B&Q successfully challenges Homebase money-off ads
Published: 5 November 2014
Homebase has been taken to task by the ad watchdog over a number of offers made on its website after B&Q complained about them.
In total, 16 offers were advertised on homebase.co.uk between December 2013 and March 2014, and the Advertising Standards Authority (ASA) upheld B&Q's challenge over all of them.
The ads, for kitchen units, bathrooms and bedrooms, promoted special price deals for limited periods and gave a closing date. However, the day after the closing dates the same deals were advertised again.
B & Q challenged whether the promotions were misleading because, firstly, they failed to make clear when the higher prices referenced in the ads were charged, secondly, because different promotions ran consecutively without the normal prices being re-established, and thirdly that the overlay promotions were extended - or even improved - beyond the original closing dates which disadvantaged customers who bought during the initial sale periods.
The ASA decided that the ads did not make clear for how long the higher price was established. And it said that because the 83-day sale period was so much longer than the 28-day period over which the higher price had been charged, the '60% off' price had become the norm, rather than the higher price.

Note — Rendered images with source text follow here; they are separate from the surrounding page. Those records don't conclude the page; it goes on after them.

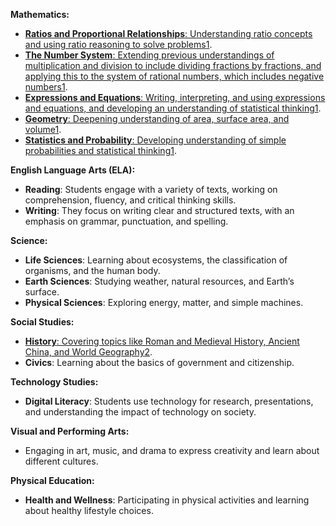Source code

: **Mathematics:**

-   [**Ratios and Proportional Relationships**: Understanding ratio concepts and using ratio reasoning to solve problems](https://www.thecorestandards.org/Math/Content/6/introduction/)[1](https://www.thecorestandards.org/Math/Content/6/introduction/).
-   [**The Number System**: Extending previous understandings of multiplication and division to include dividing fractions by fractions, and applying this to the system of rational numbers, which includes negative numbers](https://www.thecorestandards.org/Math/Content/6/introduction/)[1](https://www.thecorestandards.org/Math/Content/6/introduction/).
-   [**Expressions and Equations**: Writing, interpreting, and using expressions and equations, and developing an understanding of statistical thinking](https://www.thecorestandards.org/Math/Content/6/introduction/)[1](https://www.thecorestandards.org/Math/Content/6/introduction/).
-   [**Geometry**: Deepening understanding of area, surface area, and volume](https://www.thecorestandards.org/Math/Content/6/introduction/)[1](https://www.thecorestandards.org/Math/Content/6/introduction/).
-   [**Statistics and Probability**: Developing understanding of simple probabilities and statistical thinking](https://www.thecorestandards.org/Math/Content/6/introduction/)[1](https://www.thecorestandards.org/Math/Content/6/introduction/).

**English Language Arts (ELA):**

-   **Reading**: Students engage with a variety of texts, working on comprehension, fluency, and critical thinking skills.
-   **Writing**: They focus on writing clear and structured texts, with an emphasis on grammar, punctuation, and spelling.

**Science:**

-   **Life Sciences**: Learning about ecosystems, the classification of organisms, and the human body.
-   **Earth Sciences**: Studying weather, natural resources, and Earth’s surface.
-   **Physical Sciences**: Exploring energy, matter, and simple machines.

**Social Studies:**

-   [**History**: Covering topics like Roman and Medieval History, Ancient China, and World Geography](https://www.thecorestandards.org/Math/Content/6/introduction/)[2](https://www.corvalliswaldorfschool.org/wp-content/uploads/Grade-6-Curriculum-Overview.pdf).
-   **Civics**: Learning about the basics of government and citizenship.

**Technology Studies:**

-   **Digital Literacy**: Students use technology for research, presentations, and understanding the impact of technology on society.

**Visual and Performing Arts:**

-   Engaging in art, music, and drama to express creativity and learn about different cultures.

**Physical Education:**

-   **Health and Wellness**: Participating in physical activities and learning about healthy lifestyle choices.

Those ads were therefore likely to mislead consumers into thinking greater savings were available than was actually the case.
The ASA also said that where overlay ads were immediately followed by another and where the offer discount was the same or better, the ads were likely to mislead. And the original closing dates were also inaccurate and misleading, implying that the offer detailed in those ads would end on the date given.
The ASA told Homebase to make sure that savings claims were made against normal product prices and that savings claims were not exaggerated.